(Dataset entries)
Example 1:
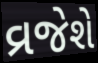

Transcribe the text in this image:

વ્રજેશે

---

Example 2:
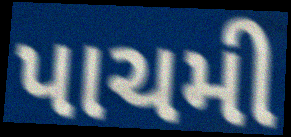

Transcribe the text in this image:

પાચમી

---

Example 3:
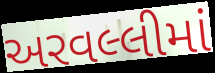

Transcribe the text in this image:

અરવલ્લીમાં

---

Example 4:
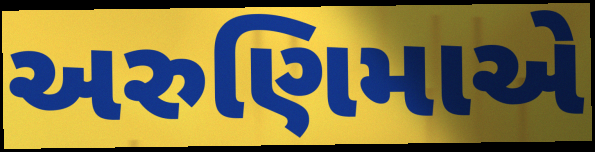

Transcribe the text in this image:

અરુણિમાએ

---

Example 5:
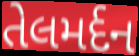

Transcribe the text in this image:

તેલમર્દન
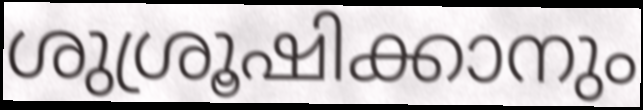
ശുശ്രൂഷിക്കാനും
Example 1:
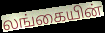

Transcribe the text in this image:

லங்கையின்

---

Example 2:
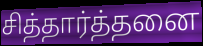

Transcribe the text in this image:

What you need to do. Lay out every line of the data above as a Markdown table with the columns Row and Line, numbering the rows and skipping blank lines. Leave the pictures out.

Response to this task.
| Row | Line |
|---|---|
| 1 | Example 1: |
| 2 | Transcribe the text in this image: |
| 3 | વ્રજેશે |
| 4 | --- |
| 5 | Example 2: |
| 6 | Transcribe the text in this image: |
| 7 | પાચમી |
| 8 | --- |
| 9 | Example 3: |
| 10 | Transcribe the text in this image: |
| 11 | અરવલ્લીમાં |
| 12 | --- |
| 13 | Example 4: |
| 14 | Transcribe the text in this image: |
| 15 | અરુણિમાએ |
| 16 | --- |
| 17 | Example 5: |
| 18 | Transcribe the text in this image: |
| 19 | તેલમર્દન |
| 20 | ശുശ്രൂഷിക്കാനും |
| 21 | Example 1: |
| 22 | Transcribe the text in this image: |
| 23 | லங்கையின் |
| 24 | --- |
| 25 | Example 2: |
| 26 | Transcribe the text in this image: |